The task: Find the string "lines" in the records and copy each line where it occurs.

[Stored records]
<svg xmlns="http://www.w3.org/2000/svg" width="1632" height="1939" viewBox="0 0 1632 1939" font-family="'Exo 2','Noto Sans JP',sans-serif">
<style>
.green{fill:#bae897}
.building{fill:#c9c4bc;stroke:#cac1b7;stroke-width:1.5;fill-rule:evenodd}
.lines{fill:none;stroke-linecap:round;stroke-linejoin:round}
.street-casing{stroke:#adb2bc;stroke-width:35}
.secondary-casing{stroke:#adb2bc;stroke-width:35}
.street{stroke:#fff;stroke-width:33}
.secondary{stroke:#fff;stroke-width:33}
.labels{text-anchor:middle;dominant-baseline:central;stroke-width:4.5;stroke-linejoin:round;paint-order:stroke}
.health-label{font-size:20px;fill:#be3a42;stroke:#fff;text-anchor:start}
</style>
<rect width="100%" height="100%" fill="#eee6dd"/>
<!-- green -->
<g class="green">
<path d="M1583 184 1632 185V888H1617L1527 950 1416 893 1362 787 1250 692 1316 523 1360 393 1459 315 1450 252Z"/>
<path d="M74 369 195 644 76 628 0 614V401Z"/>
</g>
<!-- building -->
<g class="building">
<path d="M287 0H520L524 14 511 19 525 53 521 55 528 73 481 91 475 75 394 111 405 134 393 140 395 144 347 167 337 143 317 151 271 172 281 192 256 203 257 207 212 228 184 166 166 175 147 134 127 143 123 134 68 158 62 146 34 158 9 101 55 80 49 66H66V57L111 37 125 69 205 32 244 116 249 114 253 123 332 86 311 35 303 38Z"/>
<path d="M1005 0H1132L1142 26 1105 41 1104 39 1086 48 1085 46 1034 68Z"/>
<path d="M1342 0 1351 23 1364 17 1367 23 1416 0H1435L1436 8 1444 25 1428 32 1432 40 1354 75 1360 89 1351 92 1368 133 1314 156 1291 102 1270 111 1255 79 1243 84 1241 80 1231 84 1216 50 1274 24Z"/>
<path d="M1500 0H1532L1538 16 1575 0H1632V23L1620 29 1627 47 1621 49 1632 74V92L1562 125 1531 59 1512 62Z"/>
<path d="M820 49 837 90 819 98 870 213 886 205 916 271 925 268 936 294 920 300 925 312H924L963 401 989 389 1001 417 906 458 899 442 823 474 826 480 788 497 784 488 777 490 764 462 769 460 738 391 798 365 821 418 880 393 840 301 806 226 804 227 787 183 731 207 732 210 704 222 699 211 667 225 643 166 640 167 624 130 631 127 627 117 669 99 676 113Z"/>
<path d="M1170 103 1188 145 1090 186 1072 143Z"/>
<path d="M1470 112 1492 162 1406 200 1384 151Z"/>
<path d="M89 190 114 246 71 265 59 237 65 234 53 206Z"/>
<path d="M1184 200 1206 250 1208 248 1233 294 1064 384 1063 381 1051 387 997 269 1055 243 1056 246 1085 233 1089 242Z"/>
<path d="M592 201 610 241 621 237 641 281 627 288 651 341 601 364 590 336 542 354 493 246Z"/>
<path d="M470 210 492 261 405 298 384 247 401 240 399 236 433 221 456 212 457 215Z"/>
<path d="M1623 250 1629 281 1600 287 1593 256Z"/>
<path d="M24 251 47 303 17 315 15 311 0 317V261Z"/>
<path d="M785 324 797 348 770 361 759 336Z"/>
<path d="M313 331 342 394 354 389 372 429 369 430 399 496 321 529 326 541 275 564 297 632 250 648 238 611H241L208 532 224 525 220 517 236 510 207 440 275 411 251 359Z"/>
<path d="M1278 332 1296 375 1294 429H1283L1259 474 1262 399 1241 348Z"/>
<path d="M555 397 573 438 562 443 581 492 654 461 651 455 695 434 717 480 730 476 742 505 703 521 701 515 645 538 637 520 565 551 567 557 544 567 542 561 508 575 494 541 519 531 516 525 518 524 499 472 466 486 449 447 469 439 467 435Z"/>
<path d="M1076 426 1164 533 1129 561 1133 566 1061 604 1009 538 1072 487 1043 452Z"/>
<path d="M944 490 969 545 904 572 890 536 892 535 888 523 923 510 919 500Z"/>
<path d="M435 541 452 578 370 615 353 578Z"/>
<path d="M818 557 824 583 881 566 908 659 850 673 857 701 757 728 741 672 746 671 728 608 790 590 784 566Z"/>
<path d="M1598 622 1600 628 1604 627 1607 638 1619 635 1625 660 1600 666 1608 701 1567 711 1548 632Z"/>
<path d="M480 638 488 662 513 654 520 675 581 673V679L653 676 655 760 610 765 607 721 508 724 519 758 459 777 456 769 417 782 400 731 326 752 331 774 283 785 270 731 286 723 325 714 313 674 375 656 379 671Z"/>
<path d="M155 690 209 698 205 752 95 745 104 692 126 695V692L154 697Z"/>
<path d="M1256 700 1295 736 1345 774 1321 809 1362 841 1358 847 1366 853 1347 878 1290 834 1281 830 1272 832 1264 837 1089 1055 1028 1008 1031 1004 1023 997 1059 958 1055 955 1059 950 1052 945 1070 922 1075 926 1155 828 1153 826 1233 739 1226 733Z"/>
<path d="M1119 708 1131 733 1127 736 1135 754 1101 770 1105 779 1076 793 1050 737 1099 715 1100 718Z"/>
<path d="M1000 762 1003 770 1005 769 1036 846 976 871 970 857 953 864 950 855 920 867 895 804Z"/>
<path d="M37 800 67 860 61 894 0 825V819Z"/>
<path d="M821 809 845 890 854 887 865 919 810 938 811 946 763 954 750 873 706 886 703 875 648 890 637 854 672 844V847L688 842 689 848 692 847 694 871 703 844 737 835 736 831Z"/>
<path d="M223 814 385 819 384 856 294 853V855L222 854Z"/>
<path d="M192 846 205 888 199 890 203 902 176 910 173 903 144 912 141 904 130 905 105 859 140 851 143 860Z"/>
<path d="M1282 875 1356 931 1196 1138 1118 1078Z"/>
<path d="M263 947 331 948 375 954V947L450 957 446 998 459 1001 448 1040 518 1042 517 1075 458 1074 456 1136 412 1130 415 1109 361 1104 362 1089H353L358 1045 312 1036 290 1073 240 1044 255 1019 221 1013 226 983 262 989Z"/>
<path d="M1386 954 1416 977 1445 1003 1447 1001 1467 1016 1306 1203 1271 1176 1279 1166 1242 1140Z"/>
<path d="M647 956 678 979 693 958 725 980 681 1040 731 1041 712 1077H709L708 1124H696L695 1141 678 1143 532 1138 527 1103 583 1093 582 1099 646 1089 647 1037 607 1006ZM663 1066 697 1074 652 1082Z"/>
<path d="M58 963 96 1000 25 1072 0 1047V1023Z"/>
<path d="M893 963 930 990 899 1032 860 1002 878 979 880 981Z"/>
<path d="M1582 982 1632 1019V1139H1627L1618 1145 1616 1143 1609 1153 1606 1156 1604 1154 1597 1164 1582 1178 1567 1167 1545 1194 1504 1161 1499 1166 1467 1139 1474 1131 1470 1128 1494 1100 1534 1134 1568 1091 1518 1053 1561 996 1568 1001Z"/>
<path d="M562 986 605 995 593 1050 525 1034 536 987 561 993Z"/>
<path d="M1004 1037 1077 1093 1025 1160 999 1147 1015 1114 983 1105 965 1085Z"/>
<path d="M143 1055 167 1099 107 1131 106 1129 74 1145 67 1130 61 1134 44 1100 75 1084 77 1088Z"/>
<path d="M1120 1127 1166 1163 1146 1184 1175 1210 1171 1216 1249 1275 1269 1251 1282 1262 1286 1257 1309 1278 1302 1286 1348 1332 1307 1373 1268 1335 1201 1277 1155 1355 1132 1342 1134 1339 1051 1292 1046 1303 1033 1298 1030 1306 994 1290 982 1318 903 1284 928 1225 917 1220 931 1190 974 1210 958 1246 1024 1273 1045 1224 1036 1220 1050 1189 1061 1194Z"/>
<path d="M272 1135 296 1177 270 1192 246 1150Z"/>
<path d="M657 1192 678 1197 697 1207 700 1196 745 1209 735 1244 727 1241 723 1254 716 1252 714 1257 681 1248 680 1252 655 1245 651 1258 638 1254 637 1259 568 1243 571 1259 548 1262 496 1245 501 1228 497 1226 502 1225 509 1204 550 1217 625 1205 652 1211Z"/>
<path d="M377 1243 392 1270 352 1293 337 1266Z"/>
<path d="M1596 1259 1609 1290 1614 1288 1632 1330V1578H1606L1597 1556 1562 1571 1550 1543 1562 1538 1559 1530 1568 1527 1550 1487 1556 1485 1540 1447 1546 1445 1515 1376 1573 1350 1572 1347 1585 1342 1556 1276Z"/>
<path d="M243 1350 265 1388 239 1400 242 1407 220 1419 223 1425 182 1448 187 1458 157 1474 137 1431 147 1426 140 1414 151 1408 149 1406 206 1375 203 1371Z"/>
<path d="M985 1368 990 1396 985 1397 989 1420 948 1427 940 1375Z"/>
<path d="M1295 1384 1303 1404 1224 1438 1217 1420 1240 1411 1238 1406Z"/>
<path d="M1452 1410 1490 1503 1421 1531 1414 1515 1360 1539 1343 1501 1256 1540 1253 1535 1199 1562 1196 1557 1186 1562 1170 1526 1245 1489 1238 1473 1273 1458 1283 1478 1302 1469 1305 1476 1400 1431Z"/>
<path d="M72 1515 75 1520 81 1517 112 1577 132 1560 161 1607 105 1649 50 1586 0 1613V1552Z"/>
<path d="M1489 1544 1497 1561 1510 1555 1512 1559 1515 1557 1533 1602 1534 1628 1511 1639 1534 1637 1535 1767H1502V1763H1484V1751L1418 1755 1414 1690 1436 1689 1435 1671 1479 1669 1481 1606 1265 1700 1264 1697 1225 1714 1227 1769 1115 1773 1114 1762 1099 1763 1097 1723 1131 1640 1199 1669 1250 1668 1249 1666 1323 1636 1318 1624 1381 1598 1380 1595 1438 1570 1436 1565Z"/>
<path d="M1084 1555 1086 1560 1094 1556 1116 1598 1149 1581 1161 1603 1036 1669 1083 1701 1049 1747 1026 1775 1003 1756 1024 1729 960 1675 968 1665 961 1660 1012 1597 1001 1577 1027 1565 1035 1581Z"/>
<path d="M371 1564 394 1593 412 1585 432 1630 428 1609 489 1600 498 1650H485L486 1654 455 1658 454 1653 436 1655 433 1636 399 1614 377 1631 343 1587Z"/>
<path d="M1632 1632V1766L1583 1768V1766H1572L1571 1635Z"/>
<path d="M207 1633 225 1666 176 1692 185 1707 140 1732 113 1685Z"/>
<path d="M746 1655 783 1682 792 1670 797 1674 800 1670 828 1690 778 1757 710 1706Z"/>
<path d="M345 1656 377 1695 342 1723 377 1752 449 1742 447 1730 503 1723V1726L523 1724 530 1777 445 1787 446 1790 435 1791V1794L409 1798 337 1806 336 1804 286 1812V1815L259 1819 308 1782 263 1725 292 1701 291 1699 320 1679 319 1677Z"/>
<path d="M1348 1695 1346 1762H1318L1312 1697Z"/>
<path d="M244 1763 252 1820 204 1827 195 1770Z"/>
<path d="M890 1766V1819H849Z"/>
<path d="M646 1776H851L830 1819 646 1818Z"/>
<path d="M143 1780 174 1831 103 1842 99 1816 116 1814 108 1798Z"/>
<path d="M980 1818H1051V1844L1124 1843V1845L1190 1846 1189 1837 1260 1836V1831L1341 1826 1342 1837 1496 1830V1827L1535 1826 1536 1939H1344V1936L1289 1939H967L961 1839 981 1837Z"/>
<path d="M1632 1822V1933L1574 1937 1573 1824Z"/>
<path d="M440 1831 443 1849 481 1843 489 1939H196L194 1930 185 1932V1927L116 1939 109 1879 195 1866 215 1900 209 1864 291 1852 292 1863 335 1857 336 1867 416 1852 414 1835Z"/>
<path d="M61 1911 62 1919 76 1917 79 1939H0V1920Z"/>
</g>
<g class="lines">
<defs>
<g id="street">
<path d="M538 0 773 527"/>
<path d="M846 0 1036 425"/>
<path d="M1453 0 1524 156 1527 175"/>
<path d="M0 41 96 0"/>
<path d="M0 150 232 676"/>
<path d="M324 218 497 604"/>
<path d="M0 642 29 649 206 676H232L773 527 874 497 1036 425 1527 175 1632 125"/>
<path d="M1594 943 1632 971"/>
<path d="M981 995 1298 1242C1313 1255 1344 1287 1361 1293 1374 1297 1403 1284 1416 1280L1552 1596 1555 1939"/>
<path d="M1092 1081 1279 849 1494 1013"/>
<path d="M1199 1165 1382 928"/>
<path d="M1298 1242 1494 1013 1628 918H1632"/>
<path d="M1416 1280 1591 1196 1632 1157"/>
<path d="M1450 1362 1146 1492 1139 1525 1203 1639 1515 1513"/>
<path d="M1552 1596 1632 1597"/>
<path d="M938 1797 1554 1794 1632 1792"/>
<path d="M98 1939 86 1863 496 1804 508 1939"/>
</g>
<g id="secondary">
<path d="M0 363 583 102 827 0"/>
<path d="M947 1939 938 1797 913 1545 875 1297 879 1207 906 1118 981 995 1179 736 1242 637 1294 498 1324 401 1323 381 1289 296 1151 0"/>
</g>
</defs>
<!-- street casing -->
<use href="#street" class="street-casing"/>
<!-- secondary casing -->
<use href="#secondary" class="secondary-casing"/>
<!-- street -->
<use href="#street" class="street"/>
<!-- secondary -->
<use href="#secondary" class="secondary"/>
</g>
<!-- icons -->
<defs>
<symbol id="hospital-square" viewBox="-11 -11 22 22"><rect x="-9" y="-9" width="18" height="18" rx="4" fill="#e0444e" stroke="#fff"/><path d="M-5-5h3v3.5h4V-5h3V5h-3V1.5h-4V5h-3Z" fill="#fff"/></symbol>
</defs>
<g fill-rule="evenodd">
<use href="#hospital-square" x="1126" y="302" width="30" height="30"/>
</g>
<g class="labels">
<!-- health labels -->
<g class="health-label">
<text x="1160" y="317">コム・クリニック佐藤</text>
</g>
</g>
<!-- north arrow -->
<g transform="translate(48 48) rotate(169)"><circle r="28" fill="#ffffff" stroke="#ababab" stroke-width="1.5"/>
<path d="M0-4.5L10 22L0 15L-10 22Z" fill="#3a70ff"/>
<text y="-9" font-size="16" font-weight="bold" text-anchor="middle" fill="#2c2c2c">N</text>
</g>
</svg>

Task answer:
.lines{fill:none;stroke-linecap:round;stroke-linejoin:round}
<g class="lines">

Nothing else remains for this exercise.